Chiudiamo con un momento di grande poesia. Nel libro si mettono a confronto, con punte di contrapposizione, la tranquillità della vita di mare alla vita confusionaria della città… quale è il suo rapporto con il mare?  Le faccio questa domanda perché ho letto nel libro un pensiero interessante, che davvero faccio mio: “…quando si ha davanti il mare non si può stare male …”

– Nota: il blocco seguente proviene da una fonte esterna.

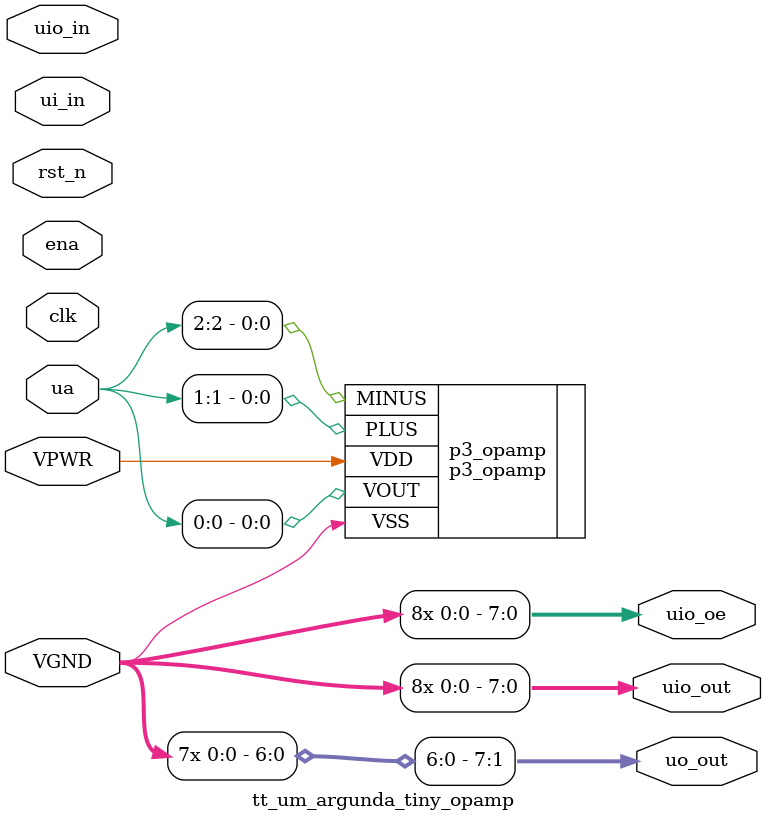
<source format=v>
`default_nettype none


module tt_um_argunda_tiny_opamp (
    input  wire       VGND,
    input  wire       VPWR,
    input  wire [7:0] ui_in,    // Dedicated inputs
    output wire [7:0] uo_out,   // Dedicated outputs
    input  wire [7:0] uio_in,   // IOs: Input path
    output wire [7:0] uio_out,  // IOs: Output path
    output wire [7:0] uio_oe,   // IOs: Enable path (active high: 0=input, 1=output)
    inout  wire [7:0] ua, // analog pins
    input  wire       ena,      // will go high when the design is enabled
    input  wire       clk,      // clock
    input  wire       rst_n     // reset_n - low to reset
);

    p3_opamp p3_opamp(
	.VDD(VPWR),
	.VSS(VGND),
	.VOUT(ua[0]),
	.PLUS(ua[1]),
	.MINUS(ua[2])
	);

    // ties for the output enables
    assign uo_out[1] = VGND;
    assign uo_out[2] = VGND;
    assign uo_out[3] = VGND;
    assign uo_out[4] = VGND;
    assign uo_out[5] = VGND;
    assign uo_out[6] = VGND;
    assign uo_out[7] = VGND;

    assign uio_out[0] = VGND;
    assign uio_out[1] = VGND;
    assign uio_out[2] = VGND;
    assign uio_out[3] = VGND;
    assign uio_out[4] = VGND;
    assign uio_out[5] = VGND;
    assign uio_out[6] = VGND;
    assign uio_out[7] = VGND;

    assign uio_oe[0] = VGND;
    assign uio_oe[1] = VGND;
    assign uio_oe[2] = VGND;
    assign uio_oe[3] = VGND;
    assign uio_oe[4] = VGND;
    assign uio_oe[5] = VGND;
    assign uio_oe[6] = VGND;
    assign uio_oe[7] = VGND;
    
endmodule

</source>
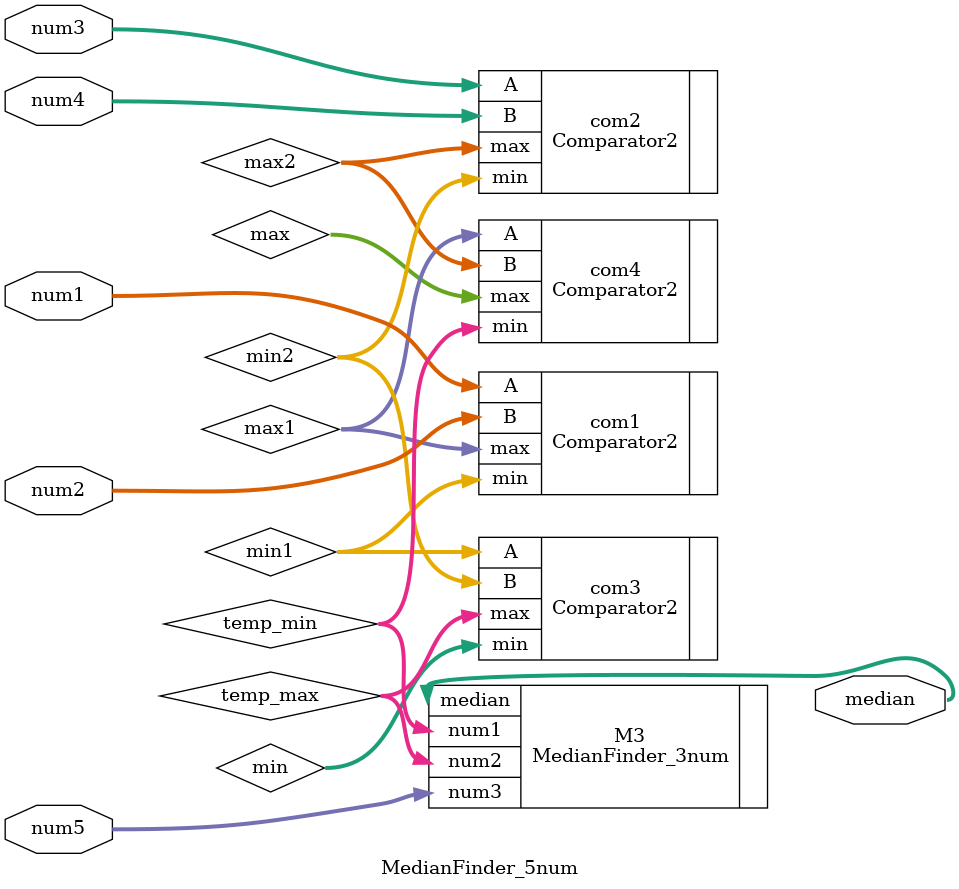
<source format=v>
`include "MedianFinder_3num.v"
module MedianFinder_5num(
    input  [3:0] 	num1  , 
	input  [3:0] 	num2  , 
	input  [3:0] 	num3  , 
	input  [3:0] 	num4  , 
	input  [3:0] 	num5  ,  
    output [3:0] 	median  
);
wire [3:0]min1, min2, max1, max2, temp_max, temp_min, min, max;
Comparator2 com1(.A(num1), .B(num2), .min(min1), .max(max1));
Comparator2 com2(.A(num3), .B(num4), .min(min2), .max(max2));
Comparator2 com3(.A(min1), .B(min2), .min(min), .max(temp_max));
Comparator2 com4(.A(max1), .B(max2), .min(temp_min), .max(max));
MedianFinder_3num M3(.num1(temp_min), .num2(temp_max), .num3(num5), .median(median));

endmodule

</source>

Il mio rapporto con il mare è un rapporto di grande attrazione e fascino. Ne vedo la grandezza placida e accogliente ma anche l’eterno movimento, metafora della vita che mai si ferma. Passano le generazioni, ma quella distesa azzurra è sempre lì ad aspettare le generazioni che verranno e verranno ancora. Ma è anche ventre materno, l’ancestrale liquido amniotico, che sa essere amoroso, come una madre che dà la vita e la tutela.  Una madre che però, se tradita, riesce a trasformarsi in matrigna cattiva, che allontana e rifiuta, diventando ingorda di vite e simbolo di morte e dissoluzione, che trascina inesorabilmente verso gli abissi primordiali. Si tratta di simbologie mutuate dalla psicanalisi che pure, come dicevo, trova il modo di insinuarsi nel mio romanzo. E c’è da pensare, ad esempio, non solo al mare ma anche ai sogni del protagonista. Il mare, dunque, per me è tutto questo ma anche mistero inconoscibile; sia quando riempie di sé l’orizzonte, sia quando le onde placide si adagiano come bava carezzevole sulla spiaggia, sia quando s’infrangono irate e spumeggianti contro gli scogli.  Un unicum compatto ma anche diversità e molteplicità capace di suscitare sensazioni ed emozioni sempre belle, sempre nuove.  Ecco perché è un elemento che si presta ad essere lo scenario perfetto per Andrea che si interroga, consuma i suoi dubbi, i suoi drammi e dove scopre verità. Ma anche il luogo della sua tranquillità, della magia, della pace, perché in fondo e al di là di tutto, è vero che” quando si ha il davanti il mare, non si può stare male”.